3. Complex System Resilience and Belief Reliability Analysis

This research direction focuses on the System Resilience and Belief Reliability Analysis of complex engineering systems in aerospace, energy, transportation, and intelligent manufacturing.
It integrates complex network theory, AI-based analytics, and digital-twin simulation to uncover the structural vulnerabilities and dynamic evolution mechanisms of large-scale interconnected systems under multi-disturbance and high-uncertainty conditions, establishing a quantitative and verifiable framework for system reliability and safety evaluation.

Key research topics include:

(1) Complex Network Modeling and Coupled System Analysis:
     Investigating the structural characteristics, coupling relationships, and dynamic evolution of complex systems through the construction of multi-layer, multi-domain, and multi-scale network models. The research emphasizes the design and dynamic construction of a OmniLink HyperNetwork, which enables high-dimensional interaction modeling across multiple entities, relations, and temporal scales.
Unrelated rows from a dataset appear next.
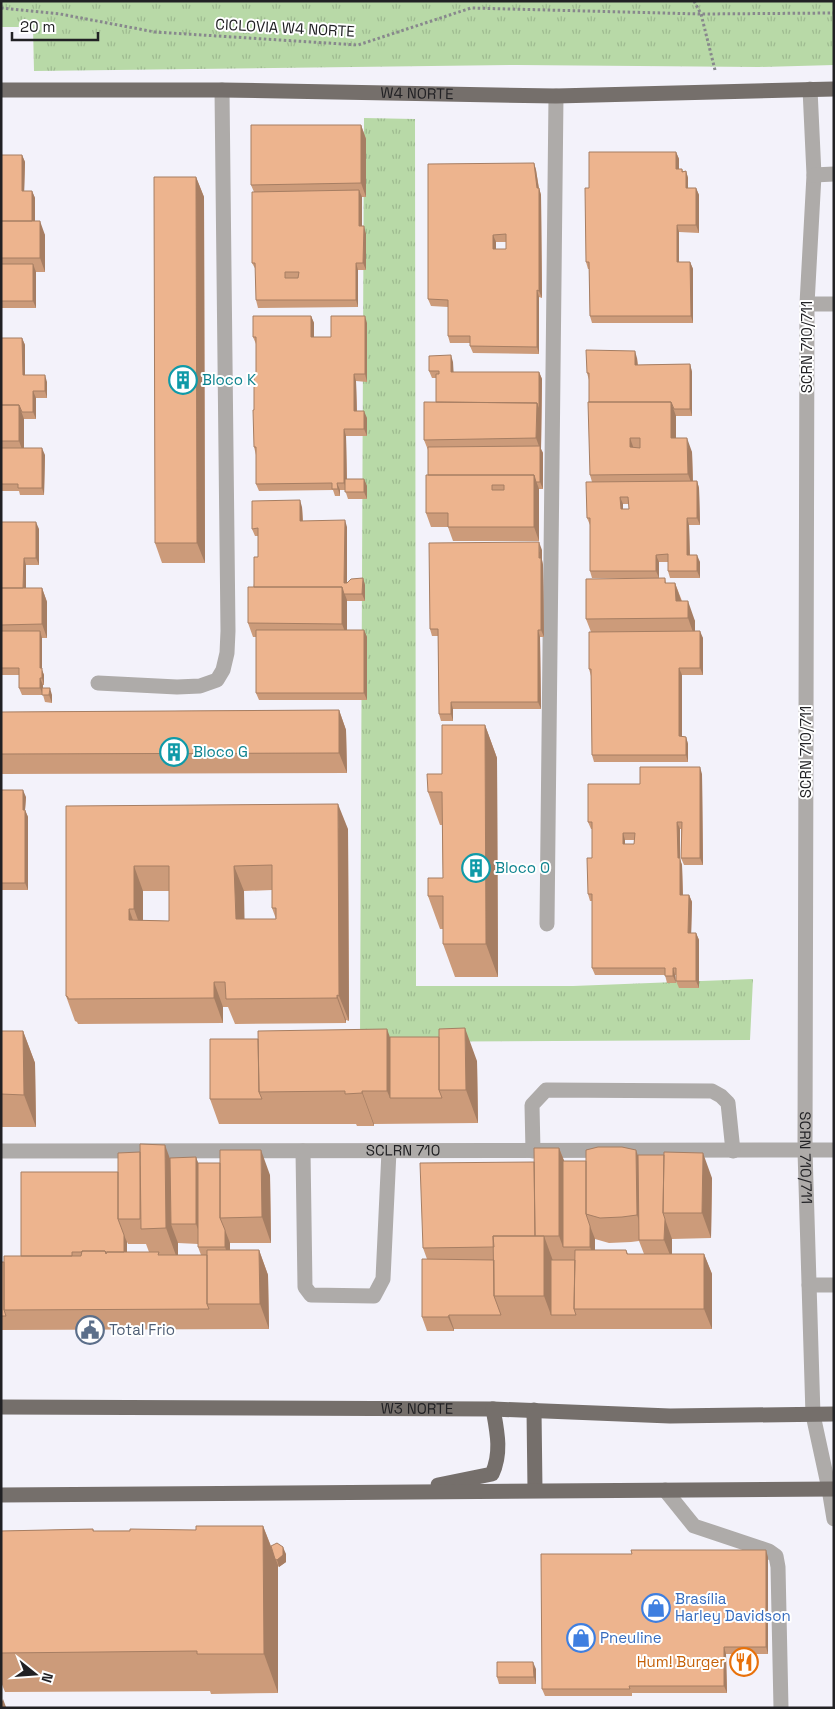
<svg xmlns="http://www.w3.org/2000/svg" width="835" height="1709" font-family="'Space Grotesk',sans-serif">
  <defs>
    <pattern id="park-tufts" width="24" height="20" patternUnits="userSpaceOnUse" patternTransform="scale(1.25)"><rect width="24" height="20" fill="#b8d9a7"/><path d="M3 7l-1-3M5 7V3M7 7l1-3M15 17l-1-3M17 17v-4M19 17l1-3" fill="none" stroke="#9eba90"/></pattern>
  </defs>
  <rect width="100%" height="100%" fill="#f3f2fa"/>
  <path fill="url(#park-tufts)" d="M1,1H834V65L759,67L517,65L34,71L33,27H1Z
    M364,118L415,119L416,986H573L753,979L750,1040L360,1042Z"/>
  <g fill="none" stroke-linecap="round" stroke-linejoin="round">
    <path stroke="#88888d" stroke-width="3" stroke-dasharray="2.5 2.5" stroke-linecap="butt" d="M694,1L701,14L715,70
      M1,8L60,14L155,32L358,45L471,8L701,14L834,13"/>
    <g stroke="#aeaba9" stroke-width="15">
      <path id="s1" d="M810,89L814,175L807,304L805,1151L813,1415L829,1489L834,1519"/>
      <path d="M814,175L834,174"/>
      <path d="M807,304H834"/>
      <path d="M98,683L177,687L200,686L217,680L223,670L227,653L228,631L222,90"/>
      <path d="M547,924L556,96"/>
      <path id="s2" d="M1,1151L834,1150"/>
      <path d="M303,1151L305,1287L311,1295L374,1296L383,1279L389,1151"/>
      <path d="M533,1151L532,1105L546,1090L712,1091L721,1096L728,1103L733,1151"/>
      <path d="M809,1285H834"/>
      <path d="M665,1490L694,1526L769,1551L776,1556L778,1567L781,1708"/>
    </g>
    <g stroke="#756f6b" stroke-width="15">
      <path id="s3" d="M1,90H222L556,96L834,89"/>
      <path id="s4" d="M1,1407L493,1409L670,1416L834,1414"/>
      <path d="M534,1410L535,1490"/>
      <path d="M438,1485L492,1474C502,1453 497,1431 493,1409"/>
      <path d="M1,1495L834,1489"/>
    </g>
  </g>
  <path fill="#cc9b7a" fill-rule="evenodd" d="M361,125L366,139V197H362V226L366,234V270H358V307L258,308L256,300V270L252,263L254,192L251,185Z
    M676,152L679,159V169H682L683,171H686L688,178V188H696L699,195V233L679,232V262H690L693,269V323H592L590,316L589,269H588L586,262L589,188Z
    M1,155H22L25,162L24,191H32L35,198V221L45,235V272H36V308H1Z
    M534,163L536,170L539,188L541,195L542,298L539,297V354L473,353L470,346V343H450L448,336V307L431,306L428,299ZM496,242H506V249H496Z
    M196,177L204,197L205,563H162L155,543Z
    M311,316L314,323V337H331L367,323V382L356,381L357,411L367,418V436H346L347,479H364L367,486V499H348L345,490H340V496H335L333,490L259,491L256,484V455L254,447L256,374V344L253,337Z
    M1,338H22L25,345V375L47,382V398H36V419H24V448L45,455L44,495H20L19,491H1Z
    M637,358L638,365L690,364L692,372V416H676V438L692,452L693,481H697L699,488L700,525H689L690,555L700,562V578H670L668,571V562H659V578H592L590,571V525L587,518L592,482L590,475L589,380L587,373ZM623,504H629V509H623Z
    M453,362V372H539L542,379L541,449L543,453V489H539V541H453L448,527H431L426,513L428,475V450L424,440L436,402V378H432L429,371Z
    M302,507L303,521L347,527V583L363,578L365,585V601H347V630H364L367,637V700H259L256,693V637H253L248,623L258,557V536H255L252,529Z
    M1,522L39,529V565H26V588H42L47,602V638H42V670L44,675V685H43V688L52,695V703L45,702L43,695H22L19,688V675H1Z
    M542,550V560L543,565L544,637H540L541,709H453V721H441L439,714L438,636H432L430,629Z
    M665,578L666,583H675L682,601L695,621V631L703,638V675H682V736L686,737L688,744V762H594L592,755L591,676L589,669L591,632L586,619Z
    M339,710L346,730L347,773L1,774V712Z
    M485,725L497,758L498,977H455L443,944V929H440L428,896L443,878L442,825H440L428,792L442,774Z
    M702,774L703,865H684L681,858V829H680V859L682,865L683,895H689L692,902L691,933H696L699,940V988H679L676,981V975H675L676,983H667L665,975H595L592,968V901H590L588,894L592,858V829H591L588,822L640,784ZM625,840H634V844H625Z
    M1,790L26,797L25,810L28,817V890H1Z
    M66,806L348,829L349,1021L346,1020V1023L235,1024L228,1007H223V1023L78,1024L77,1022L75,1021L66,996ZM272,890V908L276,919H244V891ZM143,891H169V921L143,920Z
    M1,1031H23L35,1063L36,1127H1Z
    M390,1037L477,1061L478,1123L374,1124V1126H357L356,1124H219L210,1099Z
    M559,1148L564,1161H586L638,1155L712,1178L711,1238L672,1239V1254H704L712,1274V1329H454V1331H427L422,1317L427,1259L423,1248L534,1162ZM595,1239L609,1243L631,1242L639,1241L644,1254H628L626,1250H595Z
    M196,1157L198,1163L270,1175L271,1243H230V1250H259L268,1275L269,1329L1,1330V1262H4L21,1256L118,1172L170,1158ZM127,1242L128,1244H146L149,1252H127ZM178,1243L198,1244V1247L201,1255H178Z
    M263,1526L271,1546L286,1554V1562L279,1567L278,1566V1693L211,1694L210,1691L5,1692L1,1682V1531L93,1529L94,1531L196,1530Z
    M768,1557V1654H726L727,1693H632V1696H545L542,1689Z
    M536,1669V1684H499L497,1677Z"/>
  <path fill="#a67e63" d="M361,125L366,139V197L361,183Z
    M676,152L679,159V177L676,169Z
    M22,155L25,162L24,198L22,191Z
    M534,163L536,170L539,190V188L541,195L542,298L539,291L537,188Z
    M686,171L688,178V195L686,188Z
    M196,177L204,197L205,563L197,543Z
    M696,188L699,195V233L696,225Z
    M359,190L362,197V234L359,226Z
    M32,191L35,198V235L32,228Z
    M40,221L45,235V272L40,258Z
    M677,225L679,232V269L677,262Z
    M364,226L366,234V270L363,263Z
    M493,235L496,242V256L493,249Z
    M690,262L693,269V323L691,316Z
    M356,263L358,270V307L356,300Z
    M33,264L36,272V308L33,301Z
    M537,290L539,297V354L537,347Z
    M311,316L314,323V344L311,337Z
    M365,316L367,323V382L365,374Z
    M22,338L25,345V382L23,375Z
    M635,351L637,358L638,372L635,365Z
    M451,355L453,362L454,379L451,372Z
    M690,364L692,372V416L690,409Z
    M539,372L542,379L541,449L543,453V489L540,482V449L536,438L537,403Z
    M354,374L356,381L357,418L354,411Z
    M45,375L47,382V398L45,391Z
    M33,391L36,398V419L33,412Z
    M671,402L676,416V452L671,438Z
    M19,405L24,419V455L19,441Z
    M364,411L367,418V436L364,429Z
    M344,429L346,436L347,490L344,483Z
    M630,438L635,452L630,447Z
    M687,438L692,452L693,488L688,474Z
    M42,448L45,455L44,495L42,488Z
    M534,475L539,489V541L534,527Z
    M364,479L367,486V499L364,492Z
    M697,481L699,488L700,525L697,518Z
    M337,483L340,490V496L338,489Z
    M620,497L623,504V516L621,509Z
    M300,500L302,507L303,528L300,521Z
    M687,518L689,525L690,562L687,555Z
    M345,520L347,527V590L344,583Z
    M36,522L39,529V565L36,558Z
    M539,542L542,550V560L543,565L544,637L541,630Z
    M656,555L659,562V578L656,571Z
    M697,555L700,562V578L697,571Z
    M24,558L26,565V602L23,594Z
    M363,578L365,585V601L362,594Z
    M675,583L682,603L676,601Z
    M342,587L347,600V637L342,624Z
    M42,588L47,602V638L42,624Z
    M688,601L695,621V638L688,618Z
    M364,630L367,637V700L364,693Z
    M538,630L540,637L541,709L538,702Z
    M40,631L42,638V670L44,675V685L42,678L40,668Z
    M700,631L703,638V675L700,668Z
    M679,668L682,675V743L679,736Z
    M40,678L43,685V695L40,688Z
    M50,688L52,695V703L49,695Z
    M451,702L453,709V721L451,714Z
    M339,710L346,730L347,773L339,753Z
    M485,725L497,758L498,977L486,944Z
    M686,737L688,744V762L686,755Z
    M700,767L702,774L703,865L700,858Z
    M23,790L26,797L25,810L28,817V890L25,883L23,810Z
    M338,804L348,829L349,1021L339,996Z
    M677,822L680,829V859L682,865L683,902L680,895L678,858Z
    M623,833L625,840V851L623,844Z
    M134,866L143,891V934L134,909Z
    M234,866L244,891L245,944L236,919Z
    M689,895L692,902L691,940L688,933Z
    M129,909L138,934L129,920Z
    M696,933L699,940V988L696,981Z
    M673,968L675,975L676,983L673,976Z
    M214,982L223,1007V1023L214,998Z
    M337,995L346,1020V1023L337,998Z
    M465,1028L477,1061L478,1123L466,1090Z
    M387,1029L399,1062L390,1098L387,1091Z
    M23,1031L35,1063L36,1127L24,1095Z
    M362,1091L374,1124V1126L362,1093Z
    M165,1145L177,1178L171,1224L178,1243V1261L166,1228Z
    M559,1148L569,1173L563,1247L559,1236Z
    M261,1150L270,1175L271,1243L262,1217Z
    M636,1150L645,1175L646,1240L637,1215Z
    M703,1153L712,1178L711,1238L702,1213Z
    M196,1157L203,1177V1243L196,1224Z
    M665,1219L672,1239V1260L664,1240Z
    M590,1226L595,1239V1261L590,1247Z
    M225,1230L230,1243V1261L225,1247Z
    M124,1235L127,1242V1260L124,1252Z
    M544,1236L556,1269L551,1315L544,1296Z
    M259,1250L268,1275L269,1329L260,1304Z
    M704,1254L712,1274V1329L704,1309Z
    M449,1315L454,1329V1331L448,1317Z
    M263,1526L278,1565V1693L264,1654Z
    M283,1547L286,1554V1562L279,1567L277,1560Z
    M766,1550L768,1557V1654L766,1647Z
    M724,1647L726,1654L727,1693L724,1686Z
    M533,1662L536,1669V1684L534,1677Z
    M3,1699L6,1707L5,1708H1V1704Z"/>
  <path fill="#edb48e" stroke="#a67e63" fill-rule="evenodd" d="M251,125H361V183L251,185Z
    M589,152H676V169H682V172L686,171V188H696V225H677V262H690L691,316H590L589,262H586L585,188H589Z
    M1,155H22V191H32V221H1Z
    M534,163L537,188H539V291L537,290V347L470,346V336H448V300L428,299V164ZM506,234V249H493V235Z
    M154,177H196L197,543H155Z
    M359,190V226H364L363,263H356V300H256L255,263H252V192ZM285,272H299L298,278H285Z
    M1,221H40V258H1Z
    M1,264H33V301H1Z
    M253,316H311V337H331V316H365V374H354V411H364V429H344V483H337L338,489H332V483L256,484V447H254L253,410H254V374H256V337H253Z
    M1,338H22L23,375H45V391H33V412H22L19,405H1Z
    M586,350L635,351V365L690,364V409H674L671,402H589V373H587Z
    M451,355V372H539V410L537,403L436,402V374H439V371H429V356Z
    M424,402L537,403L536,438L424,440Z
    M588,402H671V438H687L688,474L590,475ZM630,438H640V448L630,447Z
    M1,405H19V441H1Z
    M540,446V482H536L534,475H428V447Z
    M1,448H42V488H18V484H1Z
    M426,475H534V527H448V513H426ZM492,485H504V490H492Z
    M345,479H364V492H345Z
    M697,481V518H687V555H697V571H668V554L656,555V571H590V518H587L586,482ZM620,497H628L629,509H621Z
    M300,500V521L345,520L344,583H347L351,579L363,578L362,594H344L342,587H254V557H258V528L252,529V501Z
    M1,522H36V558H24L23,588H1Z
    M539,542V558H541V630H538V702H451V714H439L438,629H430L429,543Z
    M665,578V583H675L676,601H688V618L586,619V579Z
    M248,587H342V624L248,623Z
    M1,588H42V624L1,625Z
    M256,630H364V693H256Z
    M1,631H40V668H42V678H40V688H19V668H1Z
    M700,631V668H679V736L686,737V755H592L591,669H589V632Z
    M42,688H50L49,695H42Z
    M339,710V753L1,754V712Z
    M442,725H485L486,944H443V896H428V878H443L442,792H428L427,774H442Z
    M640,767H700V858H681L682,822H677L678,858H680V895H689L688,933H696V981H676V968H673V976H665V968H592V894H588L587,858H592V822H588V784H640ZM623,833H635L634,844H623Z
    M1,790H23V810H25V883H1Z
    M338,804L339,996L337,995V998L226,999L225,982H214V998L68,999V997L66,996V806ZM272,865V908H276V919H236L234,866ZM134,866H169V921L129,920V909H134Z
    M465,1028L466,1090H439V1029Z
    M387,1029V1091H362V1093L345,1094V1091L259,1092L258,1031Z
    M1,1031H23L24,1095L1,1094Z
    M390,1037H439V1090L442,1098H390Z
    M210,1039H258L259,1092L262,1099H210Z
    M140,1144L165,1145L166,1228L141,1229Z
    M598,1147H622L636,1150L637,1215L622,1217L600,1218L586,1214V1150Z
    M534,1148H559V1236H535Z
    M220,1150H261L262,1217L220,1218Z
    M140,1152V1219H118V1153Z
    M664,1152L703,1153L702,1213H663Z
    M638,1155H664L663,1213L665,1219L664,1240H639Z
    M196,1157V1224H171L170,1158Z
    M563,1161H586V1214L590,1226V1247H563Z
    M534,1162L535,1236H493L494,1247L423,1248L420,1163Z
    M198,1163H220V1218L225,1230V1247H198Z
    M21,1172H118V1219L124,1235V1252H106L105,1251H82V1252H72V1256H21Z
    M493,1236H544V1296H494Z
    M207,1250H259L260,1304H207Z
    M575,1250H626L627,1254H704V1309H574Z
    M82,1251H105L106,1254L107,1252H159L158,1255H207V1304L209,1309L4,1310V1256H81Z
    M422,1259L494,1260V1296L501,1315H449L448,1317H422Z
    M551,1260H575L574,1309L576,1315H551Z
    M1,1262H4V1310L6,1316H1Z
    M196,1526H263L264,1654H197V1651L1,1653V1531L93,1529V1531H130V1529L196,1530Z
    M277,1543L283,1547V1555L277,1560L275,1559L271,1546Z
    M631,1550H766V1647H724V1686H629L630,1689H542L541,1554H632Z
    M497,1662H533L534,1677H497Z"/>
  <defs>
    <symbol id="building-ring" viewBox="-11 -11 22 22"><circle r="9.5" fill="#fff" stroke="#0f9aa8" stroke-width="1.5"/><path d="M-4-6H4V6H1V3H-1V6H-4ZM-2.5-4.3h1.7v1.8h-1.7ZM.8-4.3h1.7v1.8H.8ZM-2.5-1h1.7V.8h-1.7ZM.8-1h1.7V.8H.8Z" fill="#0f9aa8"/></symbol>
    <symbol id="civic-ring" viewBox="-11 -11 22 22"><circle r="9.5" fill="#fff" stroke="#5c6f8a" stroke-width="1.5"/><path d="M-.6-6.5H3V-4.5H.6V-3L4-1V1h2V6H-6V1h2V-1L-.6-3ZM-1.2 2.5V6h2.4V2.5Z" fill="#5c6f8a"/></symbol>
    <symbol id="shop-ring" viewBox="-11 -11 22 22"><circle r="9.5" fill="#fff" stroke="#3f7fe0" stroke-width="1.5"/><path d="M-5-2.5h2.3a2.7 3.5 0 0 1 5.4 0H5L5.5 6h-11ZM-1.5-2.5h3a1.5 2.3 0 0 0-3 0Z" fill="#3f7fe0"/></symbol>
    <symbol id="restaurant-ring" viewBox="-11 -11 22 22"><circle r="9.5" fill="#fff" stroke="#e8710a" stroke-width="1.5"/><path d="M-5-6h1v4h1v-4h1v4h1v-4h1v5L-1.5 .5V6h-2V.5L-5-1ZM5-6V6H3V1.5H1.5Q1.5-4 5-6Z" fill="#e8710a"/></symbol>
  </defs>
  <g fill-rule="evenodd">
    <use href="#building-ring" x="167" y="364" width="32" height="32"/>
    <use href="#building-ring" x="158" y="736" width="32" height="32"/>
    <use href="#building-ring" x="460" y="852" width="32" height="32"/>
    <use href="#civic-ring" x="74" y="1314" width="32" height="32"/>
    <use href="#shop-ring" x="640" y="1592" width="32" height="32"/>
    <use href="#shop-ring" x="565" y="1622" width="32" height="32"/>
    <use href="#restaurant-ring" x="728" y="1646" width="32" height="32"/>
  </g>
  <g text-anchor="middle" stroke-width="4" stroke-linejoin="round" paint-order="stroke">
    <g font-size="15" fill="#212124" stroke="#fff">
      <text transform="translate(285 28) rotate(3)" y="5">CICLOVIA W4 NORTE</text>
      <text dy="5" stroke="none"><textPath href="#s3" startOffset="416">W4 NORTE</textPath></text>
      <text transform="translate(807 347) rotate(-90)" y="5">SCRN 710/711</text>
      <text transform="translate(806 752) rotate(-90)" y="5">SCRN 710/711</text>
      <text dy="5" stroke="none"><textPath href="#s2" startOffset="402">SCLRN 710</textPath></text>
      <text dy="5" stroke="none"><textPath href="#s1" startOffset="1069">SCRN 710/711</textPath></text>
      <text dy="5" stroke="none"><textPath href="#s4" startOffset="416">W3 NORTE</textPath></text>
    </g>
    <g font-size="15" fill="#0d838f" stroke="#fff" text-anchor="start">
      <text x="202" y="385">Bloco K</text>
      <text x="193" y="757">Bloco G</text>
      <text x="495" y="873">Bloco O</text>
    </g>
    <g font-size="15" fill="#4e5e75" stroke="#fff" text-anchor="start">
      <text x="109" y="1335">Total Frio</text>
    </g>
    <g font-size="15" fill="#366cbe" stroke="#fff" text-anchor="start">
      <text x="675" y="1604">Brasília<tspan x="675" dy="17">Harley Davidson</tspan></text>
      <text x="600" y="1643">Pneuline</text>
    </g>
    <g font-size="15" fill="#c56008" stroke="#fff" text-anchor="end">
      <text x="725" y="1667">Hum! Burger</text>
    </g>
  </g>
  <rect width="835" height="1709" fill="none" stroke="#212124" stroke-width="5"/>
  <g transform="translate(35 1674) rotate(107)" stroke="#ffffff" stroke-width="4" paint-order="stroke">
  <path d="M0-4L9 19L0 12L-9 19Z" fill="#212124"/>
  <text y="-8" font-size="14" font-weight="bold" text-anchor="middle" fill="#212124">N</text>
  </g>
  <path d="M12 32v8h86v-8" fill="none" stroke="#212124" stroke-width="2.5"/>
  <text x="20" y="32" font-size="15" fill="#212124" stroke="#ffffff" stroke-width="4" paint-order="stroke">20 m</text>
</svg>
On this basis, the Structural Order Entropy is defined and computed to quantify the degree of order, complexity, and structural stability of systems, providing a mathematical foundation for analyzing robustness and evolutionary trends.

(2) Belief Reliability Theory and Uncertainty Quantification:
     Developing reliability modeling methods grounded in belief theory, integrating Bayesian inference, Dempster–Shafer evidence theory, and fuzzy logic to represent, update, and evaluate multi-source uncertainty information dynamically.

(3) System Resilience Evaluation and Metric Development:
     Studying the recovery and robustness characteristics of systems under perturbations, failures, and external shocks; constructing resilience metrics, dynamic models, and evaluation frameworks to support      recoverability and mission continuity analysis.

(4) Resilience Enhancement and Structural Optimization Strategies:
     Designing adaptive control, redundancy configuration, and structural reconfiguration methods for high-risk environments to enhance system-level resilience and implement proactive risk mitigation.

This direction establishes a new interdisciplinary paradigm that combines network science, entropy theory, and AI-driven reliability modeling, providing computationally grounded, predictive, and verifiable methodologies for resilience assurance in critical infrastructure and advanced engineering systems.